Contrairement à ce que soutient la requérante, la décision par laquelle la maire de Strasbourg délivré le permis de construire et permis de démolir en litige à la société Ophéa ne peut être regardée, eu égard au principe d’indépendance des législations, comme révélant une décision de suppression d’un équipement sportif au sens des dispositions de l’article L. 312-3 du code du sport. Dès lors, les conclusions tendant à l’annulation d’une telle décision, dont l’existence n’est pas démontrée, ne peuvent qu’être rejetées.
Il résulte de l’ensemble de ce qui précède que les conclusions à fin d’annulation présentées par Mme B... doivent être rejetées.
Sur les frais du litige :

Les dispositions de l’article L. 761-1 du code de justice administrative font obstacle à ce que soit mise à la charge de la commune de Strasbourg et de la société Ophéa, qui ne sont pas dans la présente instance les parties perdantes, la somme demandée par Mme B... au titre des frais exposés par elle et non compris dans les dépens.
Il y a lieu, en revanche, de faire application de ces mêmes dispositions et de mettre à la charge de la requérante le versement à la société Ophéa d’une somme de 1 000 euros.


D E C I D E :

La requête de Mme B... est rejetée.
Mme B... versera à la société Ophéa une somme de 1 000 (mille) euros en application des dispositions de l’article L. 761-1 du code de justice administrative.
Le présent jugement sera notifié à Mme A... B..., à la société Ophéa et à la commune de Strasbourg.

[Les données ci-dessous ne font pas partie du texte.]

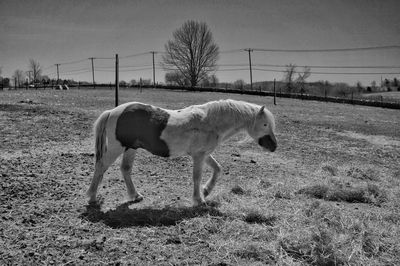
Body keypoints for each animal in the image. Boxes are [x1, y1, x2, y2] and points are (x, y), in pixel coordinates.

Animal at [86, 99, 276, 206]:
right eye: (265, 124)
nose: (274, 146)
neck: (210, 122)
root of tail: (113, 111)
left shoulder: (204, 154)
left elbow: (218, 169)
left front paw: (206, 191)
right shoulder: (198, 156)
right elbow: (197, 177)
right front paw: (199, 199)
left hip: (130, 148)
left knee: (125, 169)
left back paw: (135, 195)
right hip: (117, 148)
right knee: (101, 167)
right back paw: (92, 197)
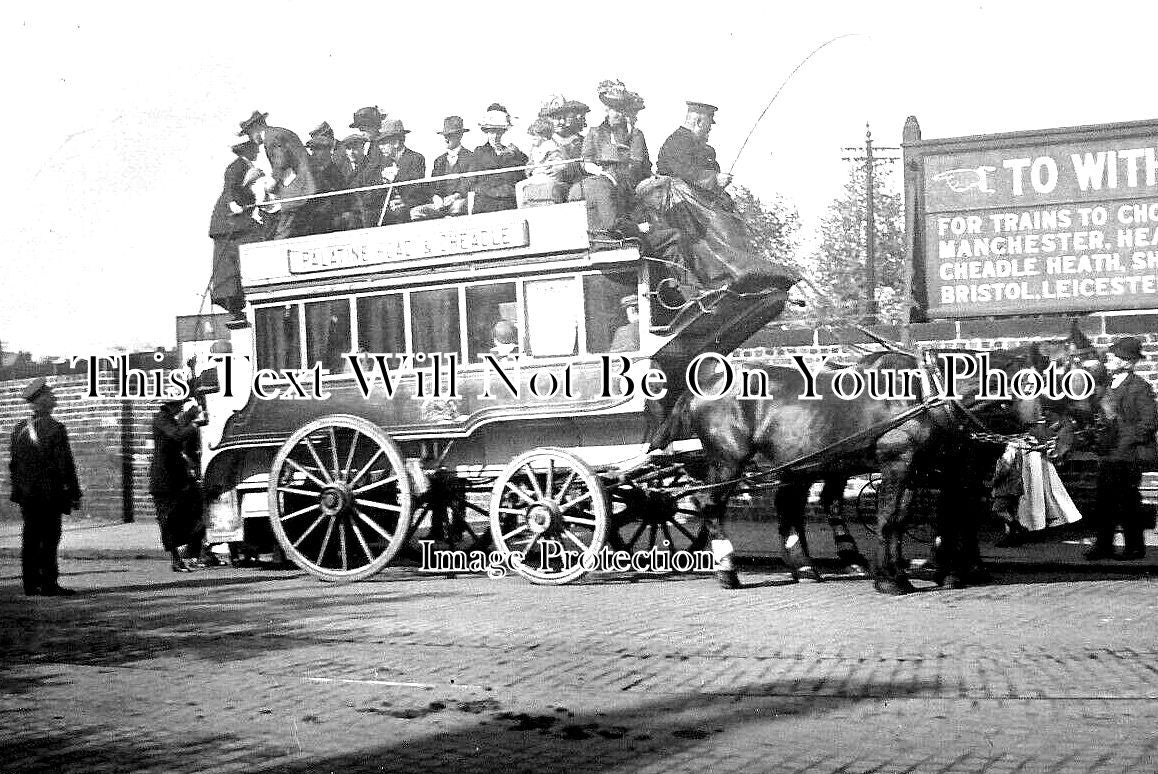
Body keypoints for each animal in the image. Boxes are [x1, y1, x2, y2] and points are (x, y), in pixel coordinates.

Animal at [662, 345, 1074, 593]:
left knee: (788, 507)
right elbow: (890, 517)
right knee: (710, 505)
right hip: (727, 461)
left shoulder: (921, 467)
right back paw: (728, 570)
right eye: (1042, 382)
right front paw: (891, 579)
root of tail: (706, 381)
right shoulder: (899, 462)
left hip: (794, 462)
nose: (1064, 438)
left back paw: (806, 569)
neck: (925, 395)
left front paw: (907, 573)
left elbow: (906, 517)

Délibéré après l’audience du 11 septembre 2025, à laquelle siégeaient :

Mme Dulmet, présidente,
Mme Perabo Bonnet, première conseillère,
M. Latieule, conseiller.

Rendu public par mise à disposition au greffe, le 2 octobre 2025.



La rapporteure,

L. Perabo Bonnet
La présidente,

Dulmet


La greffière,





J. Brosé



La République mande et ordonne au préfet du Bas-Rhin en ce qui le concerne ou à tous commissaires de justice à ce requis en ce qui concerne les voies de droit commun contre les parties privées, de pourvoir à l’exécution de la présente décision.